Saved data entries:
-*-*-

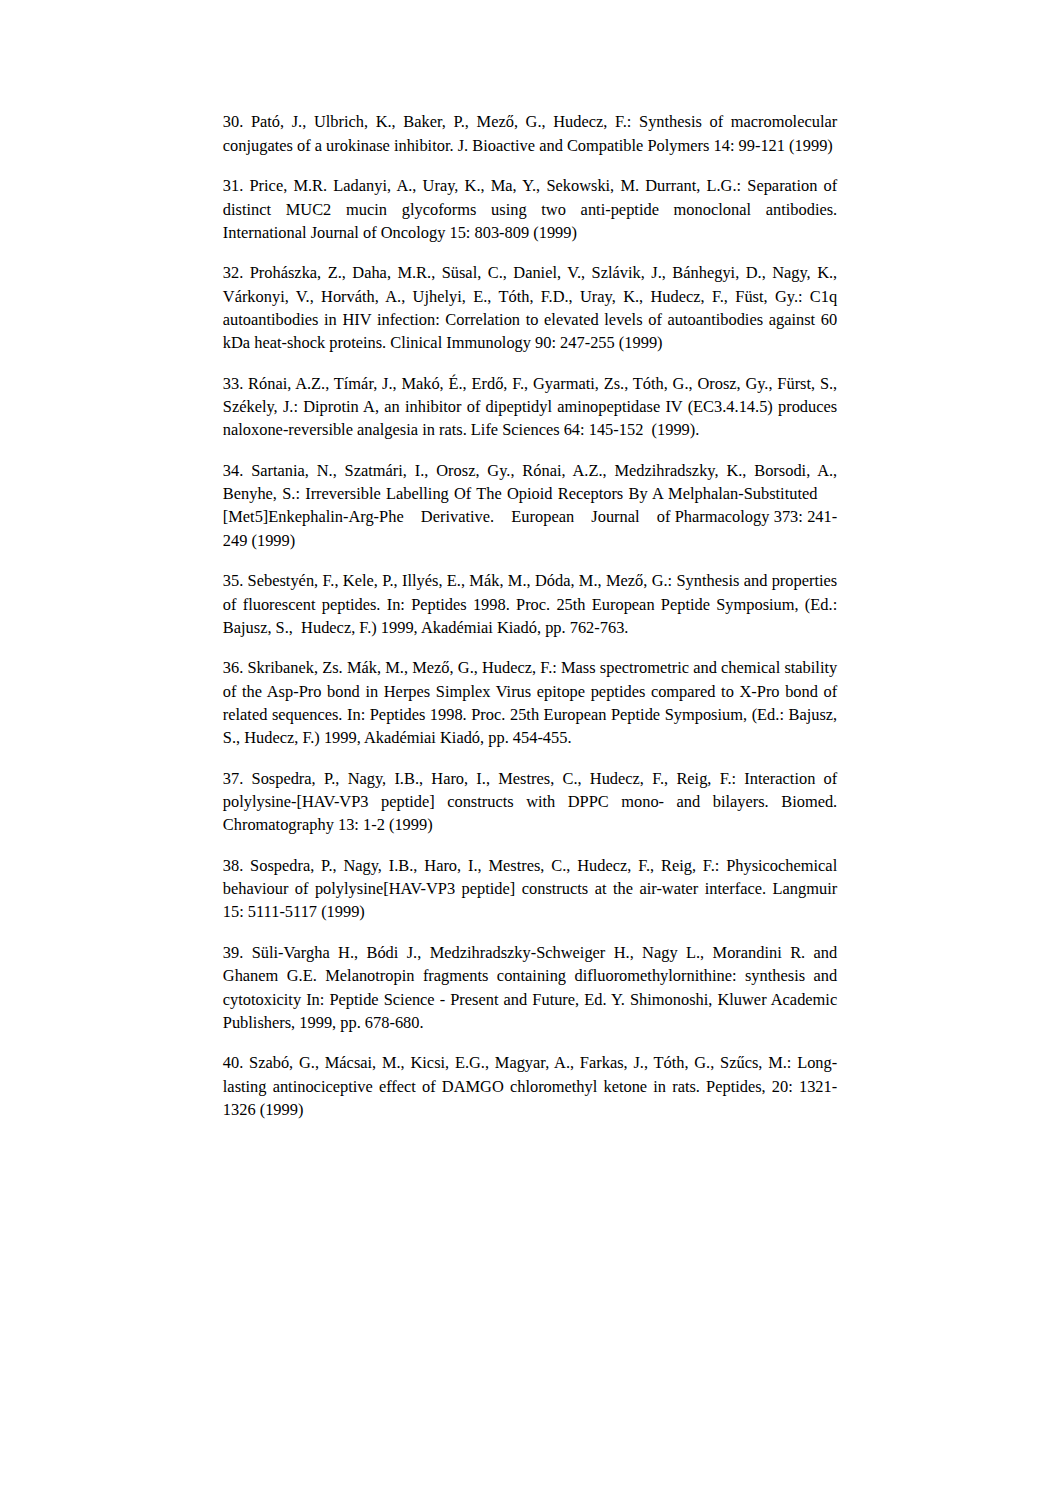30. Pató, J., Ulbrich, K., Baker, P., Mező, G., Hudecz, F.: Synthesis of macromolecular conjugates of a urokinase inhibitor. J. Bioactive and Compatible Polymers 14: 99-121 (1999)
31. Price, M.R. Ladanyi, A., Uray, K., Ma, Y., Sekowski, M. Durrant, L.G.: Separation of distinct MUC2 mucin glycoforms using two anti-peptide monoclonal antibodies. International Journal of Oncology 15: 803-809 (1999)
32. Prohászka, Z., Daha, M.R., Süsal, C., Daniel, V., Szlávik, J., Bánhegyi, D., Nagy, K., Várkonyi, V., Horváth, A., Ujhelyi, E., Tóth, F.D., Uray, K., Hudecz, F., Füst, Gy.: C1q autoantibodies in HIV infection: Correlation to elevated levels of autoantibodies against 60 kDa heat-shock proteins. Clinical Immunology 90: 247-255 (1999)
33. Rónai, A.Z., Tímár, J., Makó, É., Erdő, F., Gyarmati, Zs., Tóth, G., Orosz, Gy., Fürst, S., Székely, J.: Diprotin A, an inhibitor of dipeptidyl aminopeptidase IV (EC3.4.14.5) produces naloxone-reversible analgesia in rats. Life Sciences 64: 145-152 (1999).
34. Sartania, N., Szatmári, I., Orosz, Gy., Rónai, A.Z., Medzihradszky, K., Borsodi, A., Benyhe, S.: Irreversible Labelling Of The Opioid Receptors By A Melphalan-Substituted [Met5]Enkephalin-Arg-Phe Derivative. European Journal of Pharmacology 373: 241-249 (1999)
35. Sebestyén, F., Kele, P., Illyés, E., Mák, M., Dóda, M., Mező, G.: Synthesis and properties of fluorescent peptides. In: Peptides 1998. Proc. 25th European Peptide Symposium, (Ed.: Bajusz, S., Hudecz, F.) 1999, Akadémiai Kiadó, pp. 762-763.
36. Skribanek, Zs. Mák, M., Mező, G., Hudecz, F.: Mass spectrometric and chemical stability of the Asp-Pro bond in Herpes Simplex Virus epitope peptides compared to X-Pro bond of related sequences. In: Peptides 1998. Proc. 25th European Peptide Symposium, (Ed.: Bajusz, S., Hudecz, F.) 1999, Akadémiai Kiadó, pp. 454-455.
37. Sospedra, P., Nagy, I.B., Haro, I., Mestres, C., Hudecz, F., Reig, F.: Interaction of polylysine-[HAV-VP3 peptide] constructs with DPPC mono- and bilayers. Biomed. Chromatography 13: 1-2 (1999)
38. Sospedra, P., Nagy, I.B., Haro, I., Mestres, C., Hudecz, F., Reig, F.: Physicochemical behaviour of polylysine[HAV-VP3 peptide] constructs at the air-water interface. Langmuir 15: 5111-5117 (1999)
39. Süli-Vargha H., Bódi J., Medzihradszky-Schweiger H., Nagy L., Morandini R. and Ghanem G.E. Melanotropin fragments containing difluoromethylornithine: synthesis and cytotoxicity In: Peptide Science - Present and Future, Ed. Y. Shimonoshi, Kluwer Academic Publishers, 1999, pp. 678-680.
40. Szabó, G., Mácsai, M., Kicsi, E.G., Magyar, A., Farkas, J., Tóth, G., Szűcs, M.: Long-lasting antinociceptive effect of DAMGO chloromethyl ketone in rats. Peptides, 20: 1321-1326 (1999)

-*-*-

TASK DESCRIPTION: Search the data for "rats". Copy every matching line.

RESPONSE:
33. Rónai, A.Z., Tímár, J., Makó, É., Erdő, F., Gyarmati, Zs., Tóth, G., Orosz, Gy., Fürst, S., Székely, J.: Diprotin A, an inhibitor of dipeptidyl aminopeptidase IV (EC3.4.14.5) produces naloxone-reversible analgesia in rats. Life Sciences 64: 145-152 (1999).
40. Szabó, G., Mácsai, M., Kicsi, E.G., Magyar, A., Farkas, J., Tóth, G., Szűcs, M.: Long-lasting antinociceptive effect of DAMGO chloromethyl ketone in rats. Peptides, 20: 1321-1326 (1999)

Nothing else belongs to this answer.